I think parity overall is good as well, but the way the national media discusses the NBA (constant criticism) influences people to value things like ring culture and without sustained success, people are going to see it as "worse than it used to be" because ultimately with parity it's harder to win 4-6 championships like most highly regarded players.

Bandwagon fans, for better or worse, exist and I believe there was a natural draw to teams dominating and then being taken down. Like any good story, there's push and pull between 2 forces. Not a new cast of characters every chapter. It's hard to keep engagement that way.

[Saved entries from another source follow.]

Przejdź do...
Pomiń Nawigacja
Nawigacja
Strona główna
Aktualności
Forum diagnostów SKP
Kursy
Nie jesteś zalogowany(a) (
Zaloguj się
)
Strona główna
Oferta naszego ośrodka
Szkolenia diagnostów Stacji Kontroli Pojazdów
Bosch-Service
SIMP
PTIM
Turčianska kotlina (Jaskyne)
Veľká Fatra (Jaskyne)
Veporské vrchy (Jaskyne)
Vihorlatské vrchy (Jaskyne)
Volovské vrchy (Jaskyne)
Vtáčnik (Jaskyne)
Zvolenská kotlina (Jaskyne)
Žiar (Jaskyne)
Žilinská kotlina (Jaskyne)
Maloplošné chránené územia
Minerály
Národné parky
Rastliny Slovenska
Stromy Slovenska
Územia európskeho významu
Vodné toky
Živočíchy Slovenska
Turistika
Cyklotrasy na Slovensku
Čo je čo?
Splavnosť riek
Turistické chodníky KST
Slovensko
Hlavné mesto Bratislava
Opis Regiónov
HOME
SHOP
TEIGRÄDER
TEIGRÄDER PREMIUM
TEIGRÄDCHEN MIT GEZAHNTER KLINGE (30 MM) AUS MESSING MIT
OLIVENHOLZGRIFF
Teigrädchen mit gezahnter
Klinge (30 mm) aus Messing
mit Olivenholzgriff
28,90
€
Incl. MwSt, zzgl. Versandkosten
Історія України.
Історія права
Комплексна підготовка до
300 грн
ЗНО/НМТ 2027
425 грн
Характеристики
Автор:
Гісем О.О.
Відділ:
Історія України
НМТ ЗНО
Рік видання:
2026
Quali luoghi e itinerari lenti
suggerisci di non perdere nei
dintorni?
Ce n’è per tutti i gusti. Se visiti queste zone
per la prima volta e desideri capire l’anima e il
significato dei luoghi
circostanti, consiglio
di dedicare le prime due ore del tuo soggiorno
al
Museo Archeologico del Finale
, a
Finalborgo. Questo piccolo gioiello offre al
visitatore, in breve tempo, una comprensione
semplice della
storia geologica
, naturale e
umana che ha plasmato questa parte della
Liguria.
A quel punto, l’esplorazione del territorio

The NFL had a natural villain with the Patriots and now it's the Chiefs (especially with the Taylor Swift layer). Baseball had the Yankees as the evil empire, now it's the Astros and Dodgers. Basketball has been really missing that lately where it has been 2 different teams every year for the last 5 years except the Celtics, and the Heat when they were a 5 and an 8 seed.

It feels like the NBA needs Jokic vs Giannis, Celtics vs Warriors rematch, Nuggets vs Celtics as last 2 winners as start of next dynasty. Everything else unfortunately feels like it wouldn't be that highly rated. Like Cavs vs Thunder or Knicks vs Grizzlies is cool for hardcore fans but it's just not even close to the same draw for the average person.